В этот момент к нашей скамье подошел пожилой мужчина в черном костюме и шляпе с тростью в руке.
— Разрешите? — спросил он, указывая рукой на место, где сидела Снежана.
Я чуть не обругал его. Видели такого типа! Еле передвигает ноги, ходит опираясь на трость, а туда же — засматривается на молодых женщин!
— Разрешите? — повторил свой вопрос старый козел.

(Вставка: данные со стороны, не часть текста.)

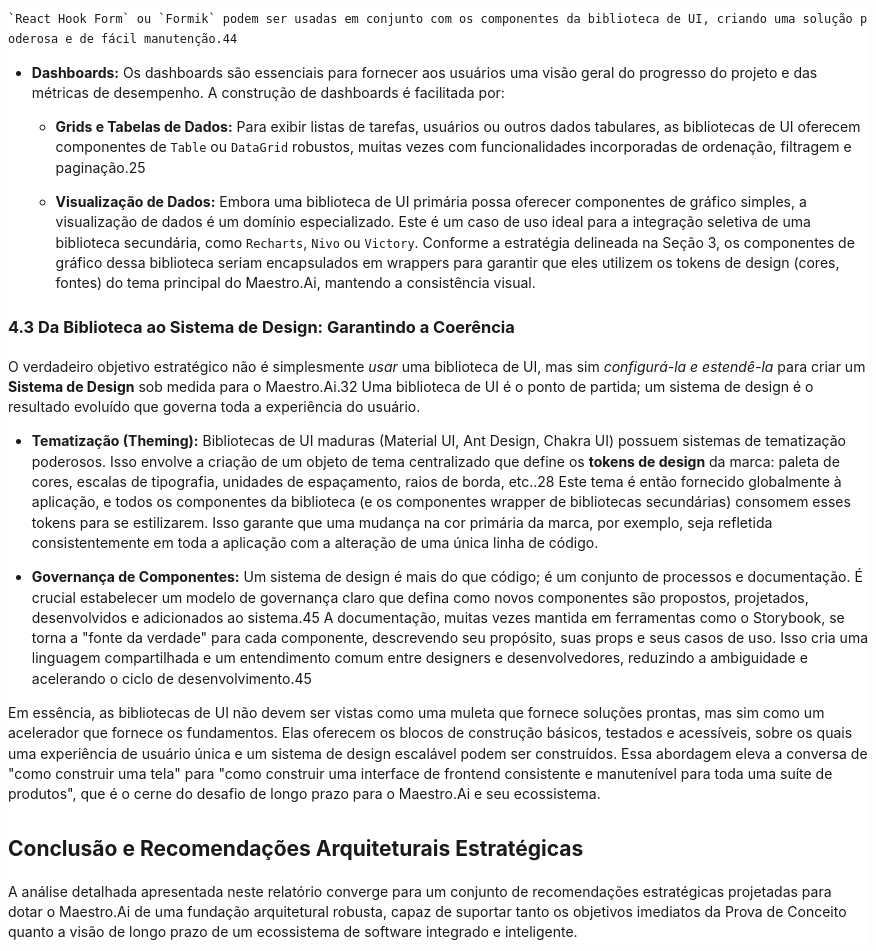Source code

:     `React Hook Form` ou `Formik` podem ser usadas em conjunto com os componentes da biblioteca de UI, criando uma solução poderosa e de fácil manutenção.44
    
- **Dashboards:** Os dashboards são essenciais para fornecer aos usuários uma visão geral do progresso do projeto e das métricas de desempenho. A construção de dashboards é facilitada por:
    
    - **Grids e Tabelas de Dados:** Para exibir listas de tarefas, usuários ou outros dados tabulares, as bibliotecas de UI oferecem componentes de `Table` ou `DataGrid` robustos, muitas vezes com funcionalidades incorporadas de ordenação, filtragem e paginação.25
        
    - **Visualização de Dados:** Embora uma biblioteca de UI primária possa oferecer componentes de gráfico simples, a visualização de dados é um domínio especializado. Este é um caso de uso ideal para a integração seletiva de uma biblioteca secundária, como `Recharts`, `Nivo` ou `Victory`. Conforme a estratégia delineada na Seção 3, os componentes de gráfico dessa biblioteca seriam encapsulados em wrappers para garantir que eles utilizem os tokens de design (cores, fontes) do tema principal do Maestro.Ai, mantendo a consistência visual.
        

### 4.3 Da Biblioteca ao Sistema de Design: Garantindo a Coerência

O verdadeiro objetivo estratégico não é simplesmente _usar_ uma biblioteca de UI, mas sim _configurá-la e estendê-la_ para criar um **Sistema de Design** sob medida para o Maestro.Ai.32 Uma biblioteca de UI é o ponto de partida; um sistema de design é o resultado evoluído que governa toda a experiência do usuário.

- **Tematização (Theming):** Bibliotecas de UI maduras (Material UI, Ant Design, Chakra UI) possuem sistemas de tematização poderosos. Isso envolve a criação de um objeto de tema centralizado que define os **tokens de design** da marca: paleta de cores, escalas de tipografia, unidades de espaçamento, raios de borda, etc..28 Este tema é então fornecido globalmente à aplicação, e todos os componentes da biblioteca (e os componentes wrapper de bibliotecas secundárias) consomem esses tokens para se estilizarem. Isso garante que uma mudança na cor primária da marca, por exemplo, seja refletida consistentemente em toda a aplicação com a alteração de uma única linha de código.
    
- **Governança de Componentes:** Um sistema de design é mais do que código; é um conjunto de processos e documentação. É crucial estabelecer um modelo de governança claro que defina como novos componentes são propostos, projetados, desenvolvidos e adicionados ao sistema.45 A documentação, muitas vezes mantida em ferramentas como o Storybook, se torna a "fonte da verdade" para cada componente, descrevendo seu propósito, suas props e seus casos de uso. Isso cria uma linguagem compartilhada e um entendimento comum entre designers e desenvolvedores, reduzindo a ambiguidade e acelerando o ciclo de desenvolvimento.45
    

Em essência, as bibliotecas de UI não devem ser vistas como uma muleta que fornece soluções prontas, mas sim como um acelerador que fornece os fundamentos. Elas oferecem os blocos de construção básicos, testados e acessíveis, sobre os quais uma experiência de usuário única e um sistema de design escalável podem ser construídos. Essa abordagem eleva a conversa de "como construir uma tela" para "como construir uma interface de frontend consistente e manutenível para toda uma suíte de produtos", que é o cerne do desafio de longo prazo para o Maestro.Ai e seu ecossistema.

## Conclusão e Recomendações Arquiteturais Estratégicas

A análise detalhada apresentada neste relatório converge para um conjunto de recomendações estratégicas projetadas para dotar o Maestro.Ai de uma fundação arquitetural robusta, capaz de suportar tanto os objetivos imediatos da Prova de Conceito quanto a visão de longo prazo de um ecossistema de software integrado e inteligente.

Я повернулся к Снежане, чтобы посмотреть, какое впечатление произвел на нее этот залежалый ухажер, — мне нужно было знать, как себя вести с ним дальше, — но Снежана исчезла. Место, на котором она сидела минуту назад, было безнадежно пусто. Мне не приходилось видеть более печального места. У меня даже голова закружилась. Я обернулся влево, в сторону аллеи, которая вела к памятнику на Братской могиле, приложил ладонь к глазам и сердце мое оборвалось: к обелиску плавно двигалось светлое пятно. Сомнения быть не могло — это была она, ее широкополая шляпа отливала на солнце яркой голубизной. Ну, конечно, это была она. В ушах у меня зашумело, свет померк: когда она успела уйти так далеко?
Я опустился на скамейку и несколько секунд сидел с закрытыми глазами: ждал, пока утихнет шум в ушах и земля под ногами перестанет шататься. Потом вспомнил старого козла, что намеревался сесть рядом со Снежаной. Ну, он у меня сейчас узнает, где раки зимуют! Она ушла из-за него. Я открыл глаза, повернулся. Но тип предусмотрительно исчез. Мне показалось, что за озером, вдали, замаячила его шляпа: она плыла грязным черным пятном над аллеей, ведущей к шоссе.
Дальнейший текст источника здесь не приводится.